I personally have never once doubted the profound relevance that the study of anthropology constitutes for the world, though I may have always misunderstood the relevance. The question of its possible irrelevance in the world has never once vexed me. It is paradoxical that so many professional anthropologists who seem bent upon demonstrating that anthropology is in fact a hard and respectable science, so often strike me as unconsciously doubting the intrinsic relevance of anthropology and thus in their chronic insecurity are searching for some pat formula, some model, some structure, some law of discovery, that renders the anthropological profession as predictable, paradigmatic, and puzzle-solving as what the profession of physics has come to epitomize in the world.
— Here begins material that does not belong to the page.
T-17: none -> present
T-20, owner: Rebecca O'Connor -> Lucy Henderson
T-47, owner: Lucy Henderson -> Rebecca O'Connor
They are engaged upon a never ending quest for an anthropological El Dorado or QED, some elemental touchstone that will demonstrate unequivocally to themselves and to the rest of the world their authority as a science and thus their profitability from that science. They seek some solution to the perennial and common human problem of selling themselves and their profession to the world in a way that the world wants and is willing to pay for. It is a grand paradox that those who would seek to render anthropology most certain, secure and scientific in the world are those who may hold the belief in its ultimate irrelevance closest to their hearts.

 

Beware the rise of an anthropological aristocracy. These are the few who seek to turn their profession into a guild or a union and to prescribe for everyone the rules of conformity and the price of admission. They are elitist, hypocritical, pseudo-intellectual status mongers who would do virtually anything to get ahead and who remain hung up on the horns of their own authority complex. None of us can but help spill over into the authoritarianism and asymmetries of the field, or end up distorting practically anything and everything that comes back from the field as an authentic article of anthropological faith.

 

Otherness is a condition of not knowing ourselves well enough.

 

There is a way of seeing others—of looking squarely into their faces. It is as Vincent Van Gogh must have seen others—every line, every feature, the very character and soul. One does not come by this way of seeing easily. It takes strength to penetrate the veil, courage to face the darkness, especially when the face is in the mirror.

 

First impressions often prove to be the final impressions, but usually for reasons converse than might at first seem. Knowledge may be power. It may be power to create or destroy, to exploit or to make equality, to constrain or to liberate. The paradox of anthropology is that it offers both these sets of possibilities in the world. To promote anthropological wisdom in the world is to promote greater realism of worldview by which to temper our ideological precepts and prejudices. It promises a better understanding of our world such that it will become increasingly difficult to promulgate illusions that profit only the few, while it may facilitate the advancement of more optimistic values that will increasingly benefit the many.